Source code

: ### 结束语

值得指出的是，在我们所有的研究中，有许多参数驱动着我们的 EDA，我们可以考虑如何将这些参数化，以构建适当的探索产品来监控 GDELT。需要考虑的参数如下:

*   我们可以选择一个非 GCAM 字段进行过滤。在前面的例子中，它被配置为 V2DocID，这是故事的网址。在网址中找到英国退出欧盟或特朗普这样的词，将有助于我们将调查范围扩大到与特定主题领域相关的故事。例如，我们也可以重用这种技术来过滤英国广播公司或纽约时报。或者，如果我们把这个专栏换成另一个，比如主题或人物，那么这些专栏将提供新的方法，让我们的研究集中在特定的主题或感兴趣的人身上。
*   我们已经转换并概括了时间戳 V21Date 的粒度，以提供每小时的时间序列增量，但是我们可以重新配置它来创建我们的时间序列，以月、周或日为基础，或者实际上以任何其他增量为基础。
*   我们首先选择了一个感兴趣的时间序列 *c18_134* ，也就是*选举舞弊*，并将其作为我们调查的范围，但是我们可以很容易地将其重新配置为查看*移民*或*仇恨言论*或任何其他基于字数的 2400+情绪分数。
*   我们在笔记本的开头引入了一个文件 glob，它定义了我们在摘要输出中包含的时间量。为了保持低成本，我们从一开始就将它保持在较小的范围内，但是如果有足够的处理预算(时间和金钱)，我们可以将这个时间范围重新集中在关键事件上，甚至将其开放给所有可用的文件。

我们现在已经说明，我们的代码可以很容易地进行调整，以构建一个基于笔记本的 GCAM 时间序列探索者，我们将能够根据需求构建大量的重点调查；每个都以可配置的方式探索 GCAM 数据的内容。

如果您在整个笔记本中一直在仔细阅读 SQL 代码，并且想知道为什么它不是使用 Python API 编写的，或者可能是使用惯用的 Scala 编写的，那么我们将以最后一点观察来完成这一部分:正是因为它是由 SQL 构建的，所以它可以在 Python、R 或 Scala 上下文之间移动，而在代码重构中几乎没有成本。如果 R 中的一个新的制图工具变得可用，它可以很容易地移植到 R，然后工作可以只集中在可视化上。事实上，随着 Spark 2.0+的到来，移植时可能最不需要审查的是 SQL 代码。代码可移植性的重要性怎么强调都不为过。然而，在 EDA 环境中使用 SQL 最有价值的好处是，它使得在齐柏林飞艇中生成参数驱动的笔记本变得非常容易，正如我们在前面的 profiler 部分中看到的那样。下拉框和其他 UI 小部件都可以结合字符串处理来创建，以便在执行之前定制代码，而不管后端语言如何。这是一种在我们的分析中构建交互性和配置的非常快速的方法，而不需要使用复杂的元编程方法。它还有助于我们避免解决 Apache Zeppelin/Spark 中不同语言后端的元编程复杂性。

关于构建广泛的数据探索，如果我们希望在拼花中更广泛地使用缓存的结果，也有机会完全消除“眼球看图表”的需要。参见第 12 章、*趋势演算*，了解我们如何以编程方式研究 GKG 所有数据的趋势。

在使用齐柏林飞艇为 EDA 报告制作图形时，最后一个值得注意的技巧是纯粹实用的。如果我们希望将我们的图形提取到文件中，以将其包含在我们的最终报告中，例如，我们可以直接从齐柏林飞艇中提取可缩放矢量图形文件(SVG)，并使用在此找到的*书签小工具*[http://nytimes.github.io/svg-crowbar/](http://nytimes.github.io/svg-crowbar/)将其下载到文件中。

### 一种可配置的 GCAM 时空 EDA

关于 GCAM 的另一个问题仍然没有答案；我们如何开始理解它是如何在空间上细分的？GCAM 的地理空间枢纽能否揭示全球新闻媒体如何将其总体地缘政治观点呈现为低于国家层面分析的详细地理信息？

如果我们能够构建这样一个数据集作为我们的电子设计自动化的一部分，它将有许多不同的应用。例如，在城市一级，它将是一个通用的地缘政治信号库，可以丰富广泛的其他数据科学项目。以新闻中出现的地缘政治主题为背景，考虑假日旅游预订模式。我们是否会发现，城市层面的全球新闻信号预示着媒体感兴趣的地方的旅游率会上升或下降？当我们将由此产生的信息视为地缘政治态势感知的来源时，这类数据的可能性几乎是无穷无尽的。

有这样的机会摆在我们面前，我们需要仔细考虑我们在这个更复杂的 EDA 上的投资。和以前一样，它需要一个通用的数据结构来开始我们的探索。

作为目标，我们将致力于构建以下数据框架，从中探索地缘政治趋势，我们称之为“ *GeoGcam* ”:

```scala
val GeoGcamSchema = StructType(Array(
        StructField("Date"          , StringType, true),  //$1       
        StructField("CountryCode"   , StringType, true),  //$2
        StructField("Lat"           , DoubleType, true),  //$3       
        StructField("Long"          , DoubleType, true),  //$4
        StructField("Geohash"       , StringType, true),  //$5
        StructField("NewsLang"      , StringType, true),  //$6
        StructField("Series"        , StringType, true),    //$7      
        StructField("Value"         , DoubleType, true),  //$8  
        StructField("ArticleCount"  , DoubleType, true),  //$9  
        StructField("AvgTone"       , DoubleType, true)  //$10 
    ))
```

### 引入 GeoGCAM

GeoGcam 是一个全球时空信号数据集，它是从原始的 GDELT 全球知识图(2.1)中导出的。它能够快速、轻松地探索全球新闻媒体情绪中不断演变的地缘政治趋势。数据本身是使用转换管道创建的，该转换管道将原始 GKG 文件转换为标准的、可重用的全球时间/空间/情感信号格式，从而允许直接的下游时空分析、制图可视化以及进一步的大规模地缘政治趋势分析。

▶ [Work request] Lines in the data that include the word "DoubleType" should all be copied.

▶ [Output]
        StructField("Lat"           , DoubleType, true),  //$3       
        StructField("Long"          , DoubleType, true),  //$4
        StructField("Value"         , DoubleType, true),  //$8  
        StructField("ArticleCount"  , DoubleType, true),  //$9  
        StructField("AvgTone"       , DoubleType, true)  //$10 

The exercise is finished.